I did my own research last night, and can tell you this: baseball had a higher rate of deaths per participant than football did from 1983-2009.
This is a large body of work to examine: it’s 26 years worth of evidence. Not just one month, not just a few years.
It is very important that you understand that these death figures, from each of the studies that I researched, are “direct casualties.” This means that the sport itself is what led to the death. An “indirect casualty” would be someone being hit by lightning on the baseball field, or falling from a lift on a football field.
Between 1983 and 2009, there was 1 death for every 226,725 in high school baseball. During the same span, there was 1 death for every 245,134 high school football players.
This means that between 1983 and 2009, the death rate among baseball players was greater than football players. This disputes Mr. Pierce’s assertion that football is the alone among our sports in killing our children.
Why did I just go through 2009? That’s the only study I could find for baseball. I wanted to compare apples to apples here.

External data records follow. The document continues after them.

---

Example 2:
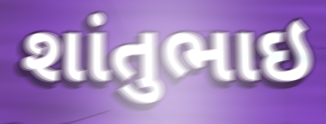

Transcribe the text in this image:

શાંતુભાઇ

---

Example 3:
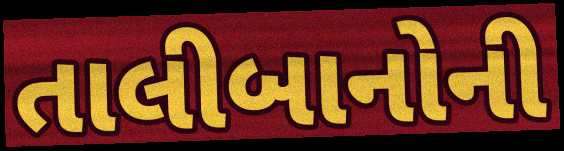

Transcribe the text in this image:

તાલીબાનોની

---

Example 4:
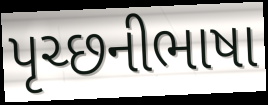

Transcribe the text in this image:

પૃચ્છનીભાષા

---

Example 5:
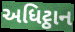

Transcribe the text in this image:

અધિટ્ઠાન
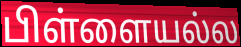
பிள்ளையல்ல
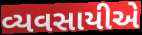
વ્યવસાયીએ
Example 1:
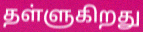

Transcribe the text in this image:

தள்ளுகிறது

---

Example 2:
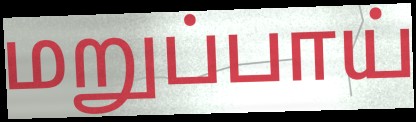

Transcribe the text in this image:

மறுப்பாய்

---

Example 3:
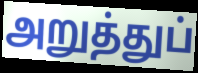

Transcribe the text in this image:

அறுத்துப்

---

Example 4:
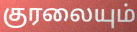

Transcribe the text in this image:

குரலையும்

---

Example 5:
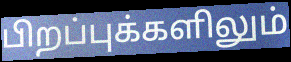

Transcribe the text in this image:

பிறப்புக்களிலும்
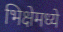
भिक्षेमध्ये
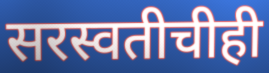
सरस्वतीचीही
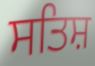
ਸਤਿਸ਼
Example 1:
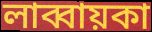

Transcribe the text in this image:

লাব্বায়কা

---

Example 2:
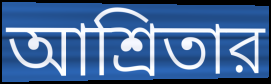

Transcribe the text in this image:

আশ্রিতার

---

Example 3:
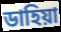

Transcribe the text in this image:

ডাহিয়া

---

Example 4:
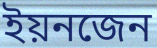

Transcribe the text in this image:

ইয়নজেন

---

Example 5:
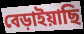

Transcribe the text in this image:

বেড়াইয়াছি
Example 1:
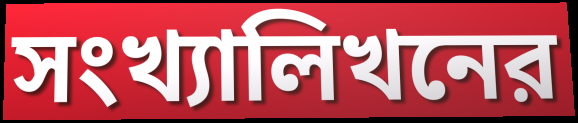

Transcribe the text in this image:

সংখ্যালিখনের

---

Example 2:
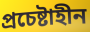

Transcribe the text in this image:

প্রচেষ্টাহীন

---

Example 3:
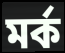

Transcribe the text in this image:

মর্ক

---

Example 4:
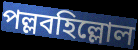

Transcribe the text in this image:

পল্লবহিল্লোল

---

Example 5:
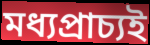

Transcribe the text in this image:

মধ্যপ্রাচ্যই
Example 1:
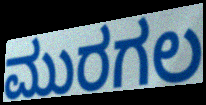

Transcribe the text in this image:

ಮುರಗಲ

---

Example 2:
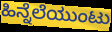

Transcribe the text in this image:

ಹಿನ್ನೆಲೆಯುಂಟು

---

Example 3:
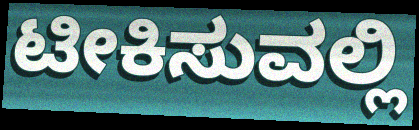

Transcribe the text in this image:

ಟೀಕಿಸುವಲ್ಲಿ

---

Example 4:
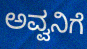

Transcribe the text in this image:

ಅವ್ವನಿಗೆ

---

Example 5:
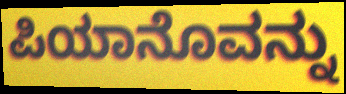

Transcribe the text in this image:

ಪಿಯಾನೊವನ್ನು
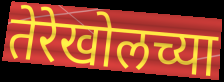
तेरेखोलच्या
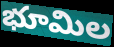
భూమిల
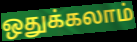
ஒதுக்கலாம்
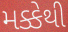
મક્કેથી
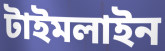
টাইমলাইন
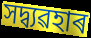
সদ্ব্যৱহাৰ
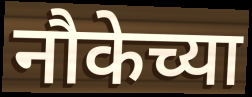
नौकेच्या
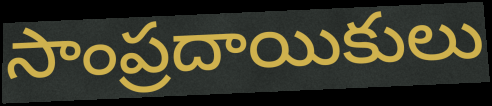
సాంప్రదాయికులు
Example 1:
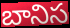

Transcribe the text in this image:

బానిస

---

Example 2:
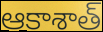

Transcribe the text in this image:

ఆకాశాత్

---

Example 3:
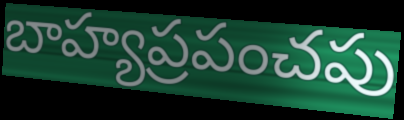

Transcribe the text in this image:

బాహ్యప్రపంచపు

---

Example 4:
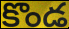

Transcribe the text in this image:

కొండ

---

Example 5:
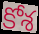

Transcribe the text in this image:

కోశ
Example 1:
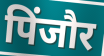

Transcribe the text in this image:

पिंजौर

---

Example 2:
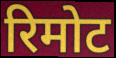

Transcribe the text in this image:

रिमोट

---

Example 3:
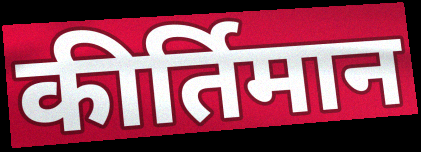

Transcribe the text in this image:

कीर्तिमान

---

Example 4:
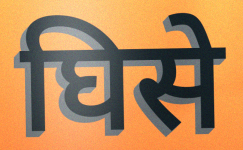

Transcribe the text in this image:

घिसे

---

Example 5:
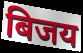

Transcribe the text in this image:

बिजय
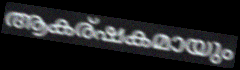
ആകര്ഷകമായും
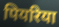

So, Mr. Pierce, I ask you sir: looking at 26 years of evidence, is football really alone in our sports spectacles involving the death of children?

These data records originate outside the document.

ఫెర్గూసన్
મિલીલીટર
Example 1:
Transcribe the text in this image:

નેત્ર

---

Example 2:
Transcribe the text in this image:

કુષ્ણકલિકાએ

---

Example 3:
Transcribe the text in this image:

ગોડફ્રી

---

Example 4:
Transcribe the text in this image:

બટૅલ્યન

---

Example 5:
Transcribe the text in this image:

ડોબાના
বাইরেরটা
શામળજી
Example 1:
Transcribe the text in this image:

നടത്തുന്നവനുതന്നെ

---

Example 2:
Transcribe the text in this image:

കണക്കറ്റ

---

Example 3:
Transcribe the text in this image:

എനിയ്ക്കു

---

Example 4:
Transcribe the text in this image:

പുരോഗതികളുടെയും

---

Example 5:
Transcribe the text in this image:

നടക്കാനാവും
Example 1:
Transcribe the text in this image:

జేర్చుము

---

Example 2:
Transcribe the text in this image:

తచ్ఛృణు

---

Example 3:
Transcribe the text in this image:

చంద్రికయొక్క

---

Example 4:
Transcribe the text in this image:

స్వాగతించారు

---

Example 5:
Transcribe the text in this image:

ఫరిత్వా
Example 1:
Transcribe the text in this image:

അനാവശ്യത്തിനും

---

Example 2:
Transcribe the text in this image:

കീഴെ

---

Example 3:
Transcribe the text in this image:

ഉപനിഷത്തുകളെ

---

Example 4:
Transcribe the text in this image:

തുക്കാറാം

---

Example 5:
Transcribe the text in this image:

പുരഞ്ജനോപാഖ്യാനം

Since 2009, over the last four years, we have lost 12 football players; 3 per year. And actually, the death rate has slowed during the last four years. There has been 1 death per 365,357 players.
Again, please understand that I am not marginalizing these unfortunate and untimely deaths. And I’m not saying that football is more safe than any other sport out there. Please do not misunderstand me.
What I am saying is that Mr. Pierce is wrong about his assertion that “Alone among our sports spectacles, American football kills our children.”
Simply put, the facts do not support this claim.
I know it is en vogue to bash on football right now. I know that it is easy to bash on football right now. But please, let’s do some research before we say that football is the king of all sports in killing our children.